I'm reading about STL algorithms and the book pointed out that algorithms like find use a while loop rather than a for loop because it is minimal, efficient, and uses one less variable. I decided to do some testing and the results didn't really match up.
The forfind consistently performed better than the whilefind. At first I simply tested by pushing 10000 ints back into a vector, and then using find to get a single value from it and return it to the iterator. I timed it and output that time.
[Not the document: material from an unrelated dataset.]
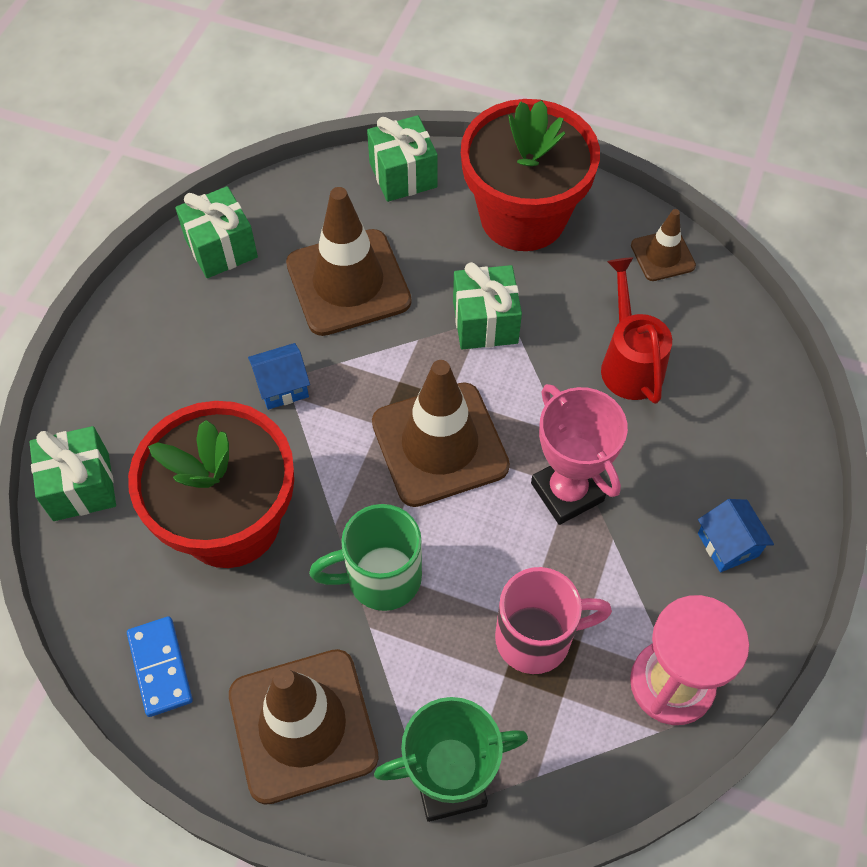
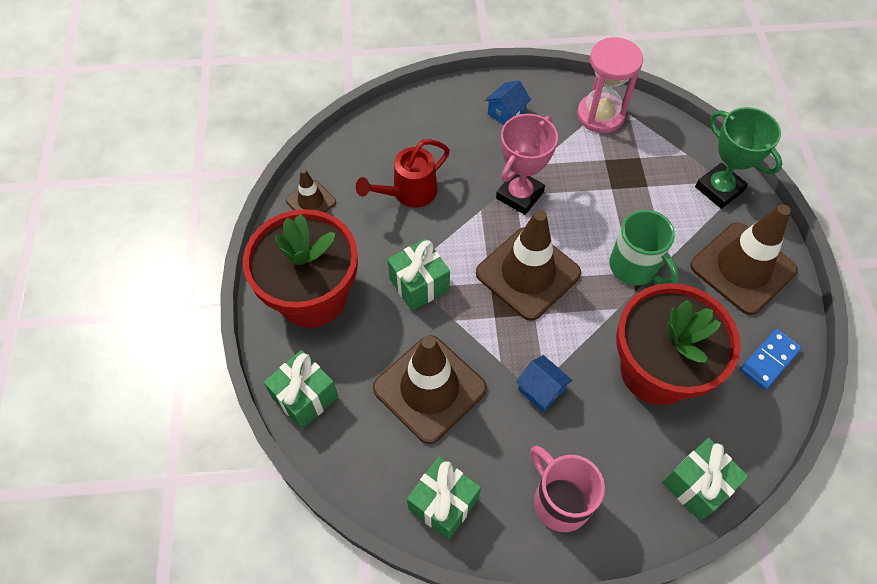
camera: 115 degrees left, 0 degrees up
(536, 638) = (617, 179): pink mug -> pink mug (559, 501)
Then I decided to change it so that the forfind and whilefind functions were used multiple times (in this case 10000 times). However, the for loop find still came up with better performance than the while find. Can anyone explain this? Here is the code.
#include "std_lib_facilities.h"
#include<ctime>
template<class ln, class T>
ln whilefind(ln first, ln last, const T& val)
{
while (first!=last && *first!=val) ++first;
return first;
}
template<class ln, class T>
ln forfind(ln first, ln last, const T& val)
{
for (ln p = first; p!=last; ++p)
if(*p == val) return p;
return last;
}
int main()
{
vector<int> numbers;
vector<int>::iterator whiletest;
vector<int>::iterator fortest;
for (int n = 0; n < 10000; ++n)
numbers.push_back(n);
clock_t while1 = clock(); // start
for (int i = 0; i < 10000; ++i)
whiletest = whilefind(numbers.begin(), numbers.end(), i);
clock_t while2 = clock(); // stop
clock_t for1 = clock(); // start
for (int i = 0; i < 10000; ++i)
fortest = forfind(numbers.begin(), numbers.end(), i);
clock_t for2 = clock(); // stop
cout << "While loop: " << double(while2-while1)/CLOCKS_PER_SEC << " seconds.\n";
cout << "For loop: " << double(for2-for1)/CLOCKS_PER_SEC << " seconds.\n";
}
The while loop consistently reports taking around .78 seconds and the for loop reports .67 seconds.